BEGIN Data to process

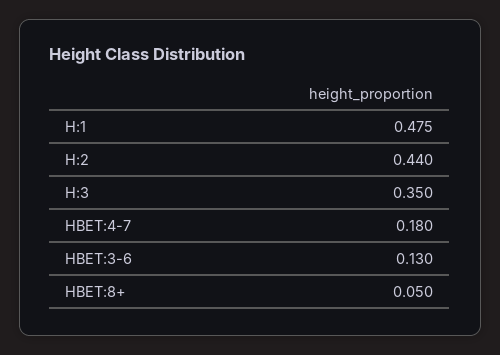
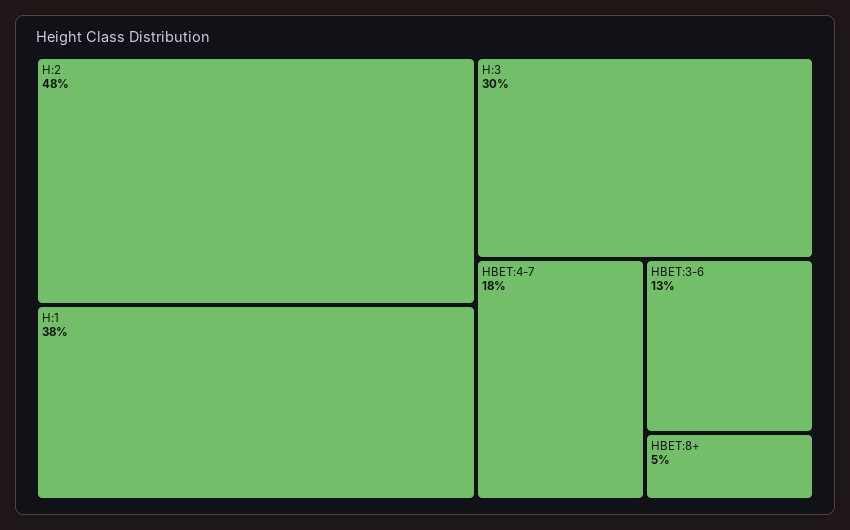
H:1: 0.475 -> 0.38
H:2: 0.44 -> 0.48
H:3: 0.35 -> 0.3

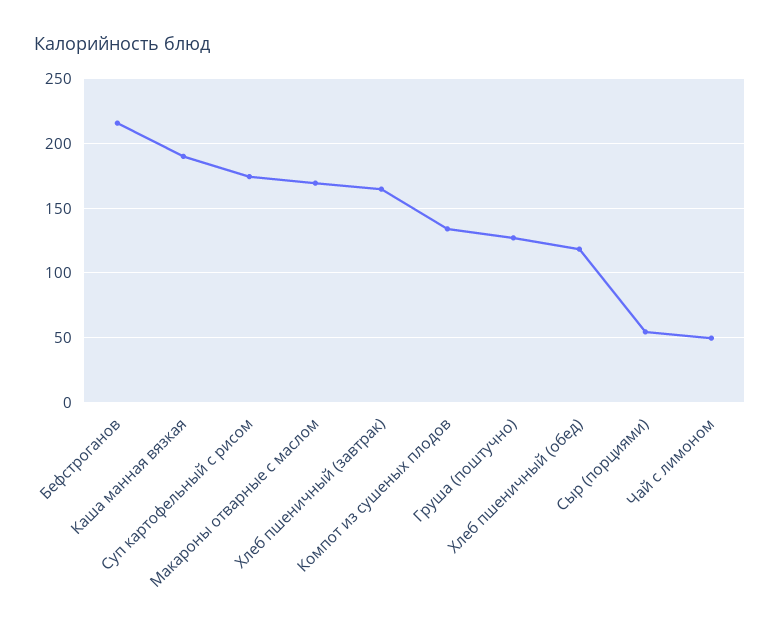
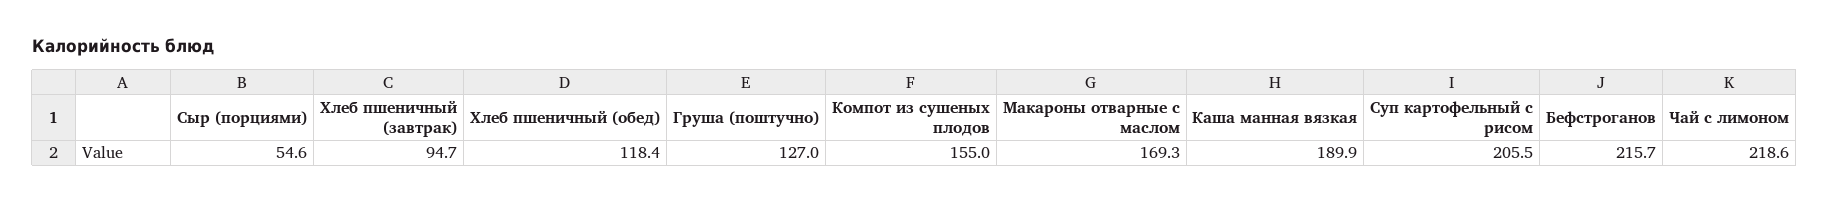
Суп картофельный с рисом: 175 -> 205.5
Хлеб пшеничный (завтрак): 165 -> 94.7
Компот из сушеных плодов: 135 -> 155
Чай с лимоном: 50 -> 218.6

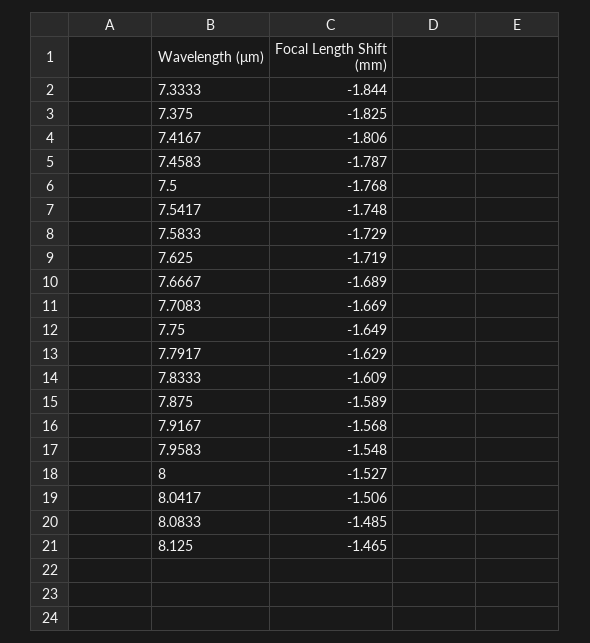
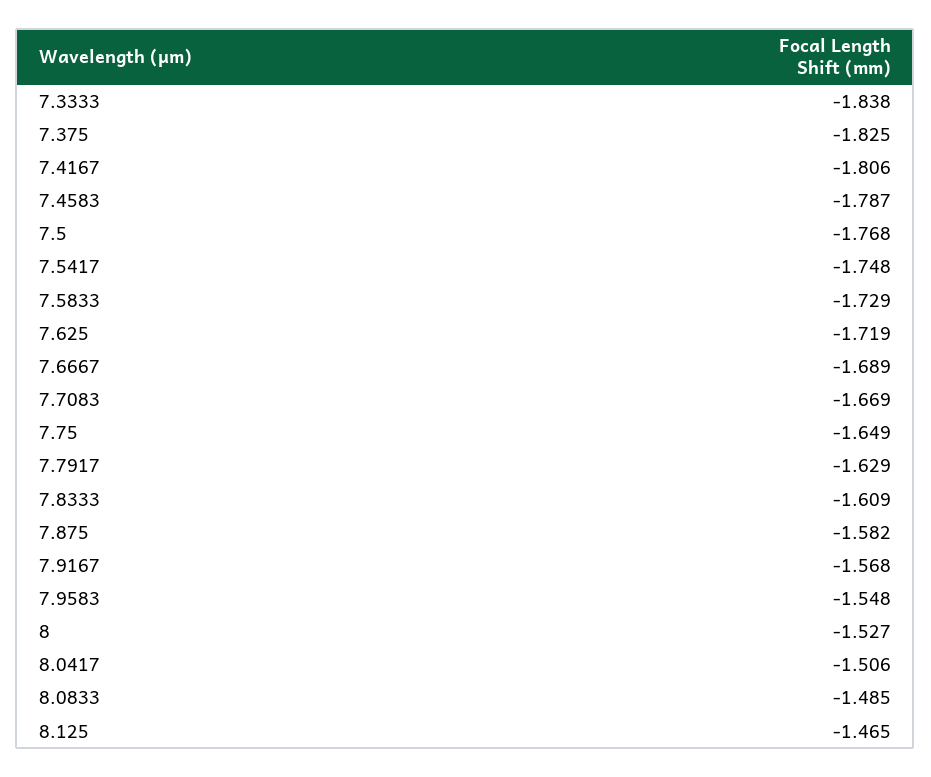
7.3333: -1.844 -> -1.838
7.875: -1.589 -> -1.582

END Data to process

Return the data exactly. Pictures stay out.

## [Solution below]
H:1: 0.475 -> 0.38
H:2: 0.44 -> 0.48
H:3: 0.35 -> 0.3

Суп картофельный с рисом: 175 -> 205.5
Хлеб пшеничный (завтрак): 165 -> 94.7
Компот из сушеных плодов: 135 -> 155
Чай с лимоном: 50 -> 218.6

7.3333: -1.844 -> -1.838
7.875: -1.589 -> -1.582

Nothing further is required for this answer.